As the digital age unfolds and computing tools and interfaces improve, a massive shift is taking place: Seniors are emerging as a valuable market niche.
The CEOs of IBM (Ginni Rometty) and Apple (Tim Cook)—shown in photo—recently announced a new partnership with Global Fortune 500 company Japan Post Group to transform the quality of life of Japan's senior citizens. The partnership will provide millions of older Japanese citizens—who already make up a quarter of the country's population—with iPads preloaded with a variety of quality-of-life apps that will make everyday tasks and functions easier by providing direct links to health care, family, community and local service providers.
The features and functions include an ability to set medication reminders, sign up for volunteer opportunities, shop for specialized services, and use Apple's FaceTime to make video calls with family and friends. The iPads will also offer accessibility features for those with vision or hearing problems.

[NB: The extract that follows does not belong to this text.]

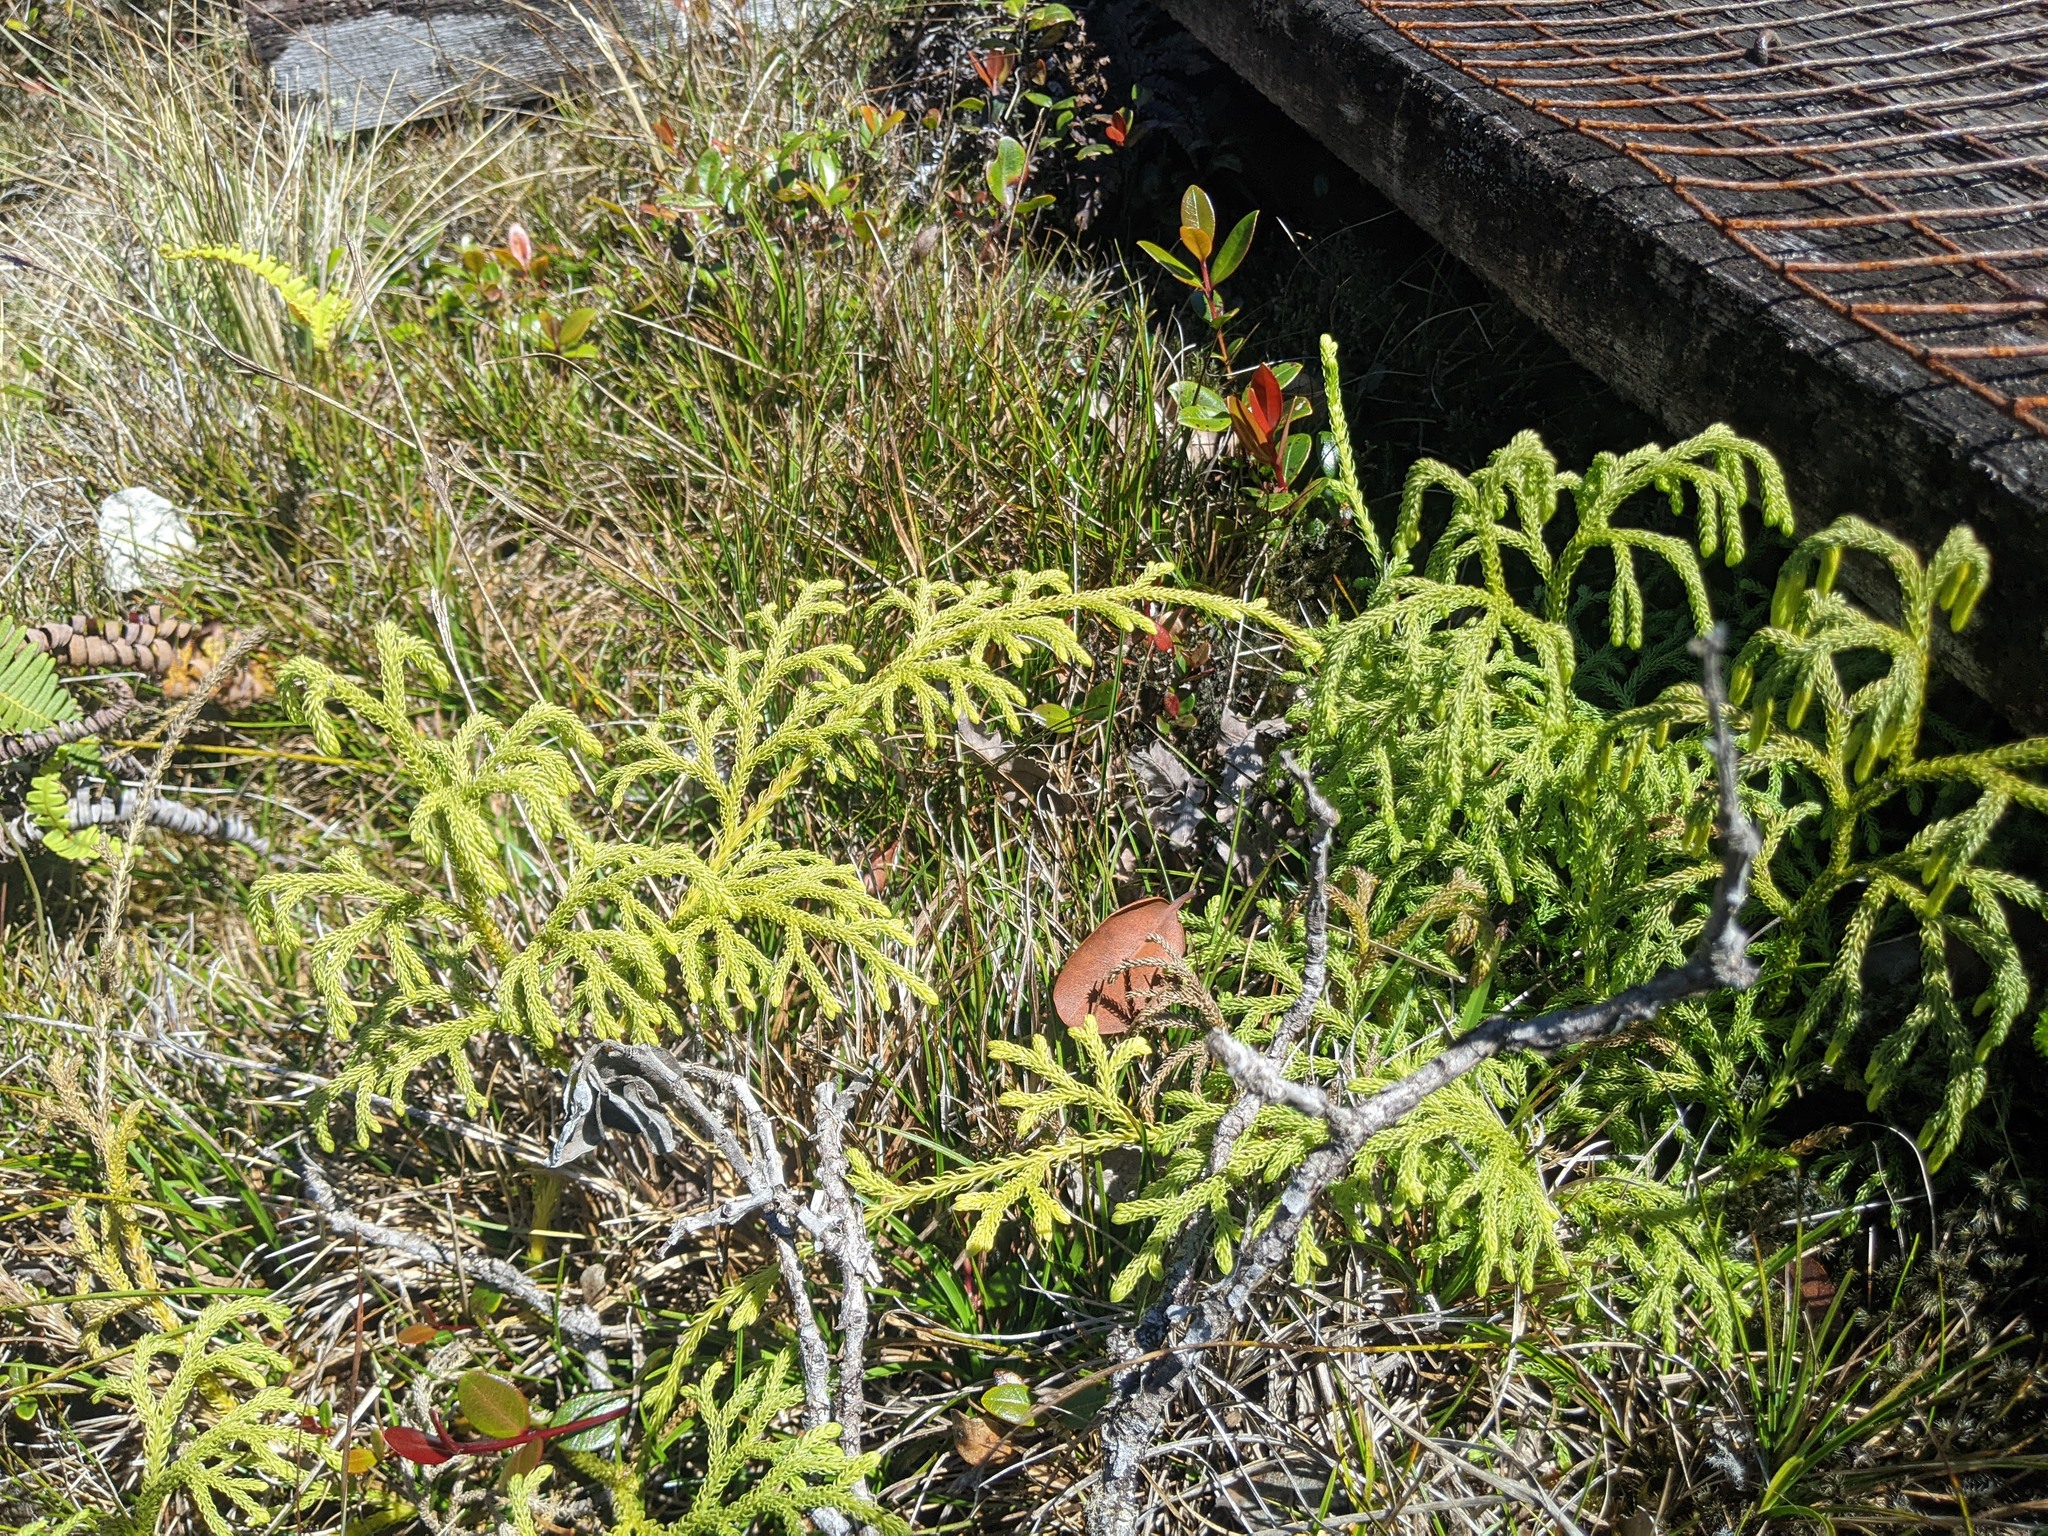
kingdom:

Japan Post Group plans to roll out the pilot service in the second half of this year. It aims for a broader deployment in 2016. The service will expand in stages, ultimately aiming to reach 4 million to 5 million Japanese citizens by 2020.
The goal, noted, Taizo Nishimuro, CEO of Japan Post Group, is "to bring our elderly generation into the connected world, expand our businesses by deepening relationships, and discover new ways to strengthen the fabric of our society and economy."
Business and IT leaders should tune into this news. There are large and growing populations of the senior citizens around the world. In fact, the elderly population in Japan is projected to grow to 40 percent over the next 40 years.
Globally, the number will rise from 11.7 percent in 2013 to 21 percent by 2050. At that time, 64 countries will stand alongside Japan with seniors exceeding 30 percent of their total population.
These older citizens will require specific products and services, creating new and different business opportunities. In today's youth-oriented culture, it's tempting to view products and services through the lens of the young and the hip, and businesses should by no means ignore these segments.
However, as the partnership of IBM, Apple and Japan Post Group demonstrates, the boundaries of technology must continue to expand to encompass all population groups. Simply put: There's gold in silver.